**Assignment**
For this exercise, copy the records below exactly and exclude every image.

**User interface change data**
-------------------------
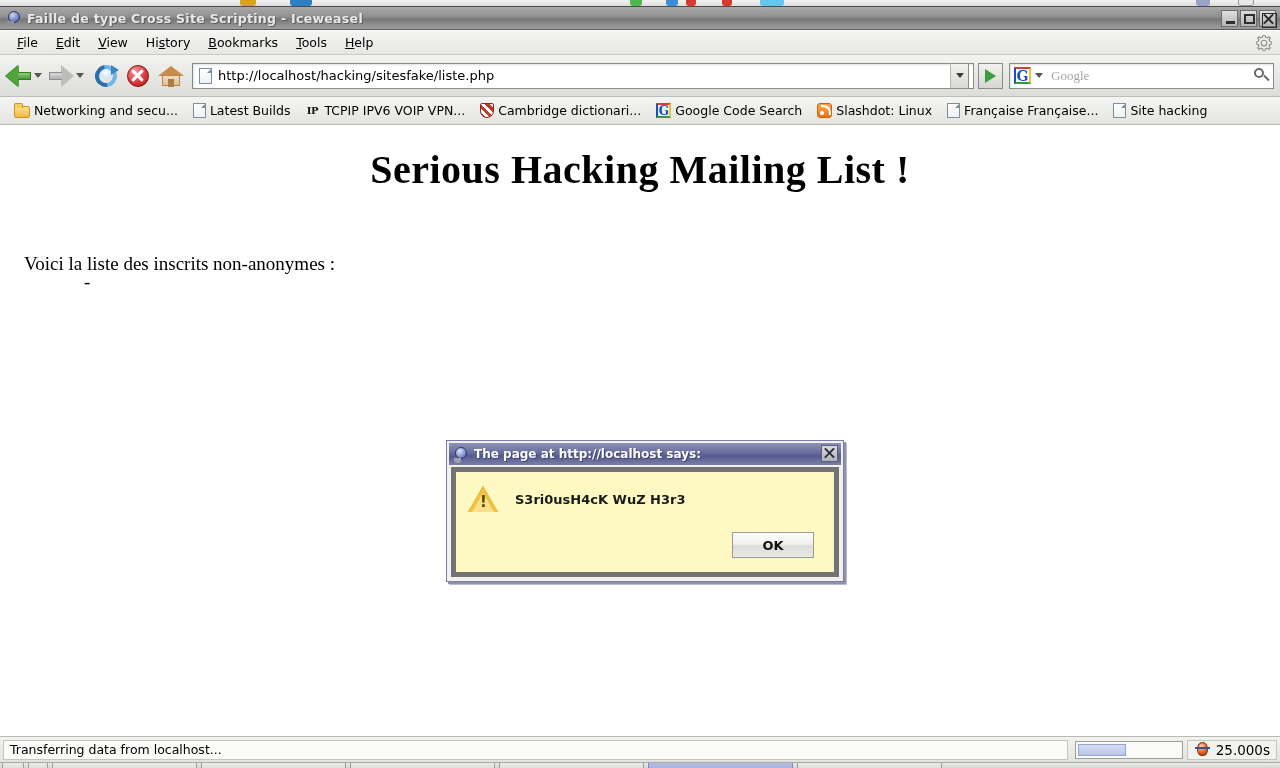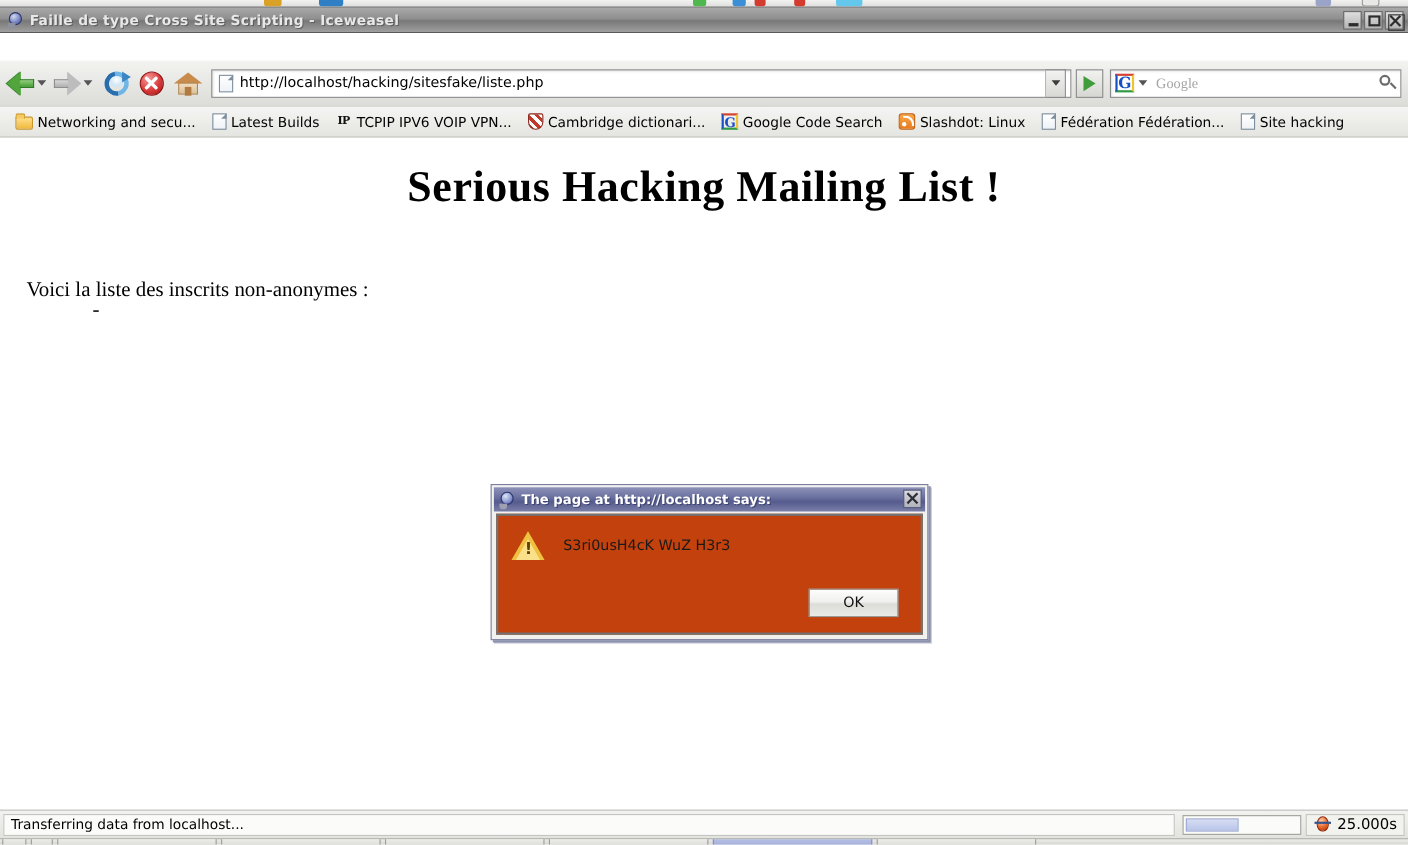--- a/index.html
+++ b/index.html
@@ -479,6 +479,18 @@
     </span>
   </div>
 
+  <div class="menubar">
+    <span class="menu-item"><u>F</u>ile</span>
+    <span class="menu-item"><u>E</u>dit</span>
+    <span class="menu-item"><u>V</u>iew</span>
+    <span class="menu-item">Hi<u>s</u>tory</span>
+    <span class="menu-item"><u>B</u>ookmarks</span>
+    <span class="menu-item"><u>T</u>ools</span>
+    <span class="menu-item"><u>H</u>elp</span>
+    <svg class="menu-gear" viewBox="0 0 16 16">
+      <path d="M8 5.2A2.8 2.8 0 1 0 8 10.8 2.8 2.8 0 1 0 8 5.2z M7 0h2l.4 2.2 1.6.7 1.9-1.2 1.4 1.4-1.2 1.9.7 1.6L16 7v2l-2.2.4-.7 1.6 1.2 1.9-1.4 1.4-1.9-1.2-1.6.7L9 16H7l-.4-2.2-1.6-.7-1.9 1.2-1.4-1.4 1.2-1.9-.7-1.6L0 9V7l2.2-.4.7-1.6L1.7 3.1l1.4-1.4 1.9 1.2 1.6-.7z" fill="none" stroke="#8a8a86" stroke-width="1.1"></path>
+    </svg>
+  </div>
 
   <div class="navbar">
     <span class="nav-btn">

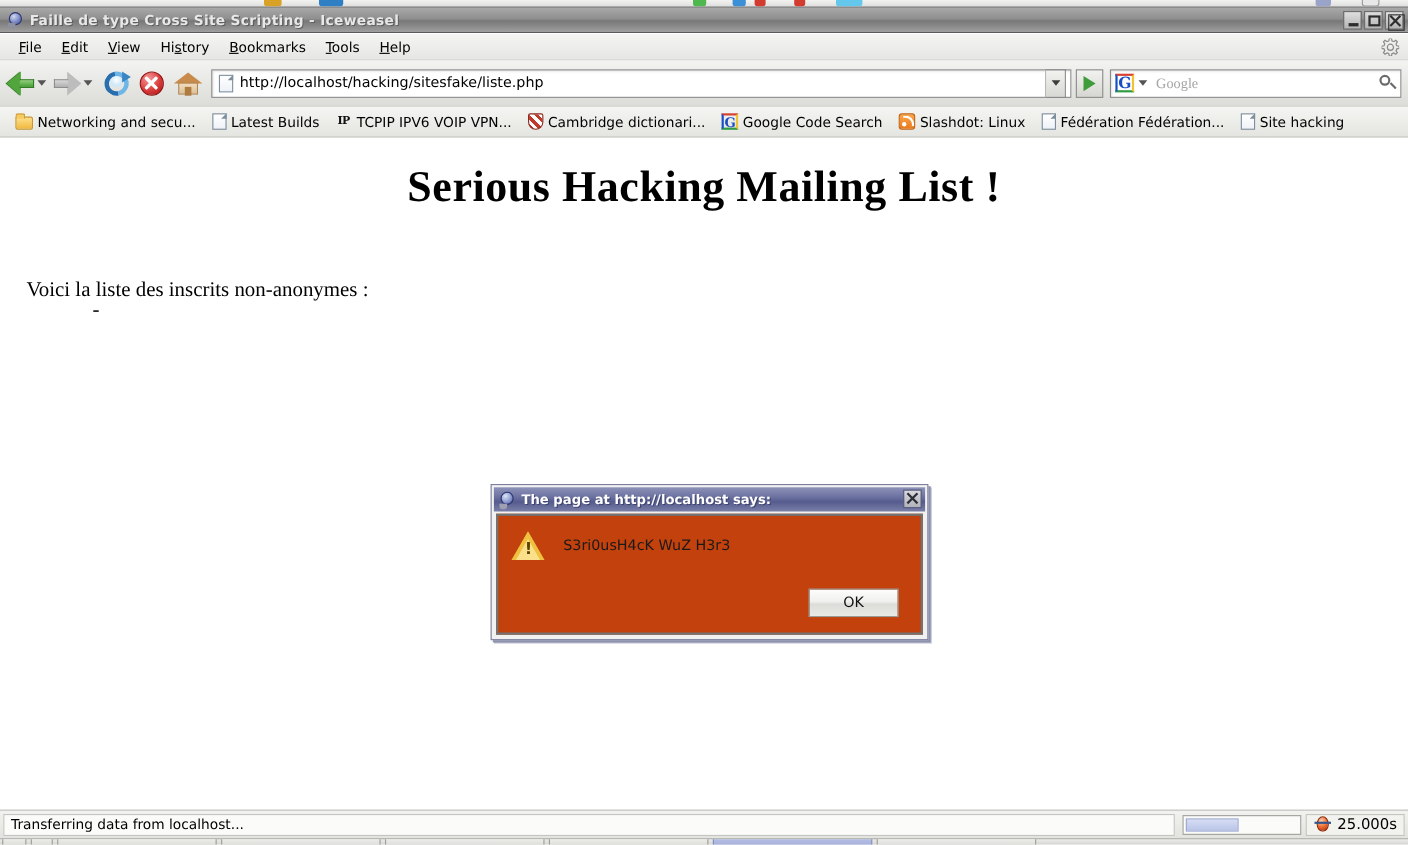--- a/index.html
+++ b/index.html
@@ -571,7 +571,7 @@
     </span>
     <span class="bm">
       <span class="ic ic-doc"></span>
-      <span>Fédération Fédération...</span>
+      <span>Française Française...</span>
     </span>
     <span class="bm">
       <span class="ic ic-doc"></span>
-------------------------
**Result**
--- a/index.html
+++ b/index.html
@@ -479,6 +479,18 @@
     </span>
   </div>
 
+  <div class="menubar">
+    <span class="menu-item"><u>F</u>ile</span>
+    <span class="menu-item"><u>E</u>dit</span>
+    <span class="menu-item"><u>V</u>iew</span>
+    <span class="menu-item">Hi<u>s</u>tory</span>
+    <span class="menu-item"><u>B</u>ookmarks</span>
+    <span class="menu-item"><u>T</u>ools</span>
+    <span class="menu-item"><u>H</u>elp</span>
+    <svg class="menu-gear" viewBox="0 0 16 16">
+      <path d="M8 5.2A2.8 2.8 0 1 0 8 10.8 2.8 2.8 0 1 0 8 5.2z M7 0h2l.4 2.2 1.6.7 1.9-1.2 1.4 1.4-1.2 1.9.7 1.6L16 7v2l-2.2.4-.7 1.6 1.2 1.9-1.4 1.4-1.9-1.2-1.6.7L9 16H7l-.4-2.2-1.6-.7-1.9 1.2-1.4-1.4 1.2-1.9-.7-1.6L0 9V7l2.2-.4.7-1.6L1.7 3.1l1.4-1.4 1.9 1.2 1.6-.7z" fill="none" stroke="#8a8a86" stroke-width="1.1"></path>
+    </svg>
+  </div>
 
   <div class="navbar">
     <span class="nav-btn">

--- a/index.html
+++ b/index.html
@@ -571,7 +571,7 @@
     </span>
     <span class="bm">
       <span class="ic ic-doc"></span>
-      <span>Fédération Fédération...</span>
+      <span>Française Française...</span>
     </span>
     <span class="bm">
       <span class="ic ic-doc"></span>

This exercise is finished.